Anne Francies with her husband and twin daughters

Anne Francies with her husband and twin daughters - Credit: Archant

They usually opt for short breaks in the UK, explained Anne. “We check for non-pupil days and then book long weekends at places like Butlins.”

She added: “We are having to pay £165 each for them to go away with school in September, so we have had to be extra clever this year.

“We’ve gone for a cottage in Wales - the national museums are free and we can use our Tesco vouchers for some days out.”

Even if you aren't going away, you can use reward vouchers offered by supermarkets and other loyality schemes to turn non-pupils days into an adventure for your children, visiting attractions that are usually packed to capacity in the summer holidays.

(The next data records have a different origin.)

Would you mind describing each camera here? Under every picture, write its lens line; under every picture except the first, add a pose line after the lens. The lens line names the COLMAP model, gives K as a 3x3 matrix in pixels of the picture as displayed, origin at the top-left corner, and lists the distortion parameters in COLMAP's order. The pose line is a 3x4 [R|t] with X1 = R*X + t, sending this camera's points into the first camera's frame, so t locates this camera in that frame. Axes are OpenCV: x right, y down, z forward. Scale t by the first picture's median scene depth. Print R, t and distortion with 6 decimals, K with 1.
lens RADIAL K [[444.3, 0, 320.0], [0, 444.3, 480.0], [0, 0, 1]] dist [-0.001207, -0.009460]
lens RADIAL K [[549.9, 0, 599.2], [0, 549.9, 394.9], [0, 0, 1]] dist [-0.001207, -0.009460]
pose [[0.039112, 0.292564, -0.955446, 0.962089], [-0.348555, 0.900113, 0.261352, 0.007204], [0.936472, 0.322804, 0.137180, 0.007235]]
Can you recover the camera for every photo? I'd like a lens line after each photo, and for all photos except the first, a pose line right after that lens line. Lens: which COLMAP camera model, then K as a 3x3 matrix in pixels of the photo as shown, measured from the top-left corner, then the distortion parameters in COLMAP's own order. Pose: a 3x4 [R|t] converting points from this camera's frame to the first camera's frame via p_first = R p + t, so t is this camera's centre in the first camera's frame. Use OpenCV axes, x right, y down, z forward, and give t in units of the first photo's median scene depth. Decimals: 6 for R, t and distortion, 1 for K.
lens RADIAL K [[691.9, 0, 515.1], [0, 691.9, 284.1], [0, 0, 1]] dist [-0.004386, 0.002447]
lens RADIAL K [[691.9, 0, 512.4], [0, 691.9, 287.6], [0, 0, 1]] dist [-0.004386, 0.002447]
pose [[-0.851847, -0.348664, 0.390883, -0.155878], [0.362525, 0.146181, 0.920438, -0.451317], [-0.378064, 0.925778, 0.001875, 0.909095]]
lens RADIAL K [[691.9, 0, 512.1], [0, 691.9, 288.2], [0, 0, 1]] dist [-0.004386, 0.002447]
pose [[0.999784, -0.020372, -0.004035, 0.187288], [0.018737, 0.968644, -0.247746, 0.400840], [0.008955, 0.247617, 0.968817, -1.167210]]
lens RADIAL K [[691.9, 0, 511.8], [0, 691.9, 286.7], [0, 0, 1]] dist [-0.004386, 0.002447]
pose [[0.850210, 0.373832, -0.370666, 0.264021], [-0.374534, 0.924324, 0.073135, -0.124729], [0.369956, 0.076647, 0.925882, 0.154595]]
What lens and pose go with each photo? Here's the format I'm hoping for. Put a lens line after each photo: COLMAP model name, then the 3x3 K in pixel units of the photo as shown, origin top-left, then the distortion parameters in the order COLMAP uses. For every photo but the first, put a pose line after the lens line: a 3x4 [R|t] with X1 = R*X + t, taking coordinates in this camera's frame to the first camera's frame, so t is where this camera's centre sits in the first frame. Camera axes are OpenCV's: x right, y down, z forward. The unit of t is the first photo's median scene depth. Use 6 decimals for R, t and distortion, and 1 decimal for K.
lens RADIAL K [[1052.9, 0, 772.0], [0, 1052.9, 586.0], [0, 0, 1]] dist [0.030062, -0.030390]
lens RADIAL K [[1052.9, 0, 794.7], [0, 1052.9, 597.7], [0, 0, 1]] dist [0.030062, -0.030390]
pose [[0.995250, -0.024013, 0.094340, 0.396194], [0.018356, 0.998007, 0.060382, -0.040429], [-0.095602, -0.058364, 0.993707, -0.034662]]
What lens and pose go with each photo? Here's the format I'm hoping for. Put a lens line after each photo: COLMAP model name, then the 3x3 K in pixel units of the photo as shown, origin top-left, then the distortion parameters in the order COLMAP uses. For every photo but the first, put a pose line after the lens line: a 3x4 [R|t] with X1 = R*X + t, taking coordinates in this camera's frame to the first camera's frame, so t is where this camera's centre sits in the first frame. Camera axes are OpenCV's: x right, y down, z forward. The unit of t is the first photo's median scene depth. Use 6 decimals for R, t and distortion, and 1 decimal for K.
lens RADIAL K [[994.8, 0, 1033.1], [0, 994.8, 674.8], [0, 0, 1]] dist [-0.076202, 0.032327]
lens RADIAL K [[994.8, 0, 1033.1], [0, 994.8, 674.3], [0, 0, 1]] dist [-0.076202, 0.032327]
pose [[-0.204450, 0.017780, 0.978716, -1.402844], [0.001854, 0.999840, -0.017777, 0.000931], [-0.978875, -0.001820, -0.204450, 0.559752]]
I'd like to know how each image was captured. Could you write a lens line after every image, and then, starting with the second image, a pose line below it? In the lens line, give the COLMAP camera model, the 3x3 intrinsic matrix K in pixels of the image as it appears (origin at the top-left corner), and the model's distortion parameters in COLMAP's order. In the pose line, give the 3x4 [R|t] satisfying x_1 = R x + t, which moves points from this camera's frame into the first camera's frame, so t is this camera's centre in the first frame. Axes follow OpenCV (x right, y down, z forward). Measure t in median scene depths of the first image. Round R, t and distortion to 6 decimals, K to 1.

Or go one step further and use them to have a complete ‘holiday at home’.

Staying at home saves the cost of travel and accomodation, and gives you more to spend on enjoying your days.

If you are stopping at home, be strict with yourself and book up activities that get you out of the house, don’t get bogged down by chores during your precious week off.

We are perfectly placed for a day out in London, a beach day, a woodland adventure and a trip to a wildlife park, zoo or animal sanctuary.

Taking a packed lunch dramatically redcues the cost of your day out, and means there is still enough money in the kitty for a little treat or a dinner stop on the way home.